Claire’s stomach rumbled again, right on cue, but she was watching Oliver. Watching the calm strength with which he cradled Ayesha, still locked in her coma. He hadn’t asked for blood for her, or more for himself, though she could see from the color of his skin and the shine in his eyes that he needed it.
He was teaching them all something about vampires, simply by being who he was. Maybe bad things, maybe good. But that had been his point.
That nothing, absolutely nothing, was all that straightforward.
? ? ?
Blacke kept its town purposefully dark; it didn’t want casual travelers looking for gas stations, or all-night diners. In fact, if Claire hadn’t known that the town had a population of at least five hundred, she’d have been fooled into thinking it was a ghost town. Only a few cars in sight; and the lights were off inside businesses locked up tight for the evening. It was a tiny little one-stoplight place anyway.
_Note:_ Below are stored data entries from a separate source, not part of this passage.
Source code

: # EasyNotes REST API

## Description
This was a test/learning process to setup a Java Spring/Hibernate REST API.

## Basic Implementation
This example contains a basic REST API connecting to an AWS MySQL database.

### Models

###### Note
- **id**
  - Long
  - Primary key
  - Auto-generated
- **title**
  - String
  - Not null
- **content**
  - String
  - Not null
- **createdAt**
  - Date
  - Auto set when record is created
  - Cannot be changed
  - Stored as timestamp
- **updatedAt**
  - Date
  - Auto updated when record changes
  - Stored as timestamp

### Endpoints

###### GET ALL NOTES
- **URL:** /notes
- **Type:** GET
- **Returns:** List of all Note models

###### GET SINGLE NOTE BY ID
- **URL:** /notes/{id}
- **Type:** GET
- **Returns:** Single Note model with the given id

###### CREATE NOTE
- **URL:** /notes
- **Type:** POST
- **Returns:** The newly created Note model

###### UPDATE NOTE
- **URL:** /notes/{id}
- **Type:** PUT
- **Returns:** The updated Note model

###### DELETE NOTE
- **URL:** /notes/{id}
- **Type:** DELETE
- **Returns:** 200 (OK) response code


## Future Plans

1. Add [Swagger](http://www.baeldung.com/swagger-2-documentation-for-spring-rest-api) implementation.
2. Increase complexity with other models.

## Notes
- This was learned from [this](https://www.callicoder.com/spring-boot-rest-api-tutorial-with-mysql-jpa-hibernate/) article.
The hulking courthouse was just as Claire remembered it, though the damage to the iron fence had been fixed and the statue of Mr. Blacke, the town’s most eminent (or at least richest dead) citizen, had been restored, except it still leaned a little bit. They’d knocked him down with the school bus, hadn’t they? It seemed like such a long time ago. She swore that Morganville years were worse than dog years. The people of Blacke had boarded up the courthouse windows, though, and a faded red CONDEMNED sign creaked in the night wind. The only light in the place came from the glow from the clock tower, permanently frozen at three a.m. Claire checked her watch to be sure, but her instincts were right; the time was just past midnight.
The witching hour.
“We’re being watched,” Oliver said as Michael eased the car to a halt. “Although I expect it is thoroughly unnecessary to say it. Even a breather ought to be able to feel it.”
“Is that some bigoted term you guys use for us?” Shane asked.
“In the same way you use bloodsucker, leech, parasite? Yes. Although considerably more flattering.”
“He’s right,” Eve said, and Claire saw her shoulders bunch together as she shivered, even though she was warmly wrapped up now. “They’re watching us.”
Oliver stepped out and raised his voice. “Enough of this, Morley. You’ve had your gawk. There is serious work ahead.”
“Is there?”
Claire heard the lazy voice drifting down from far above. From the clock tower. She tilted her head back and spotted the shadow then, standing just under the glare of the light on the dials of the clock. Morley himself. He walked to the roof’s edge and stepped off, as if the four-story drop were nothing—and it might have been, for vampires. He hardly even flexed his knees on landing, and as he rose, Claire saw he’d managed to find clothes that suited him in Blacke—a dramatic full-length leather duster in faded brown, a long red scarf that trailed in the wind, a flat-brimmed hat. His eyes gleamed crimson in the darkness.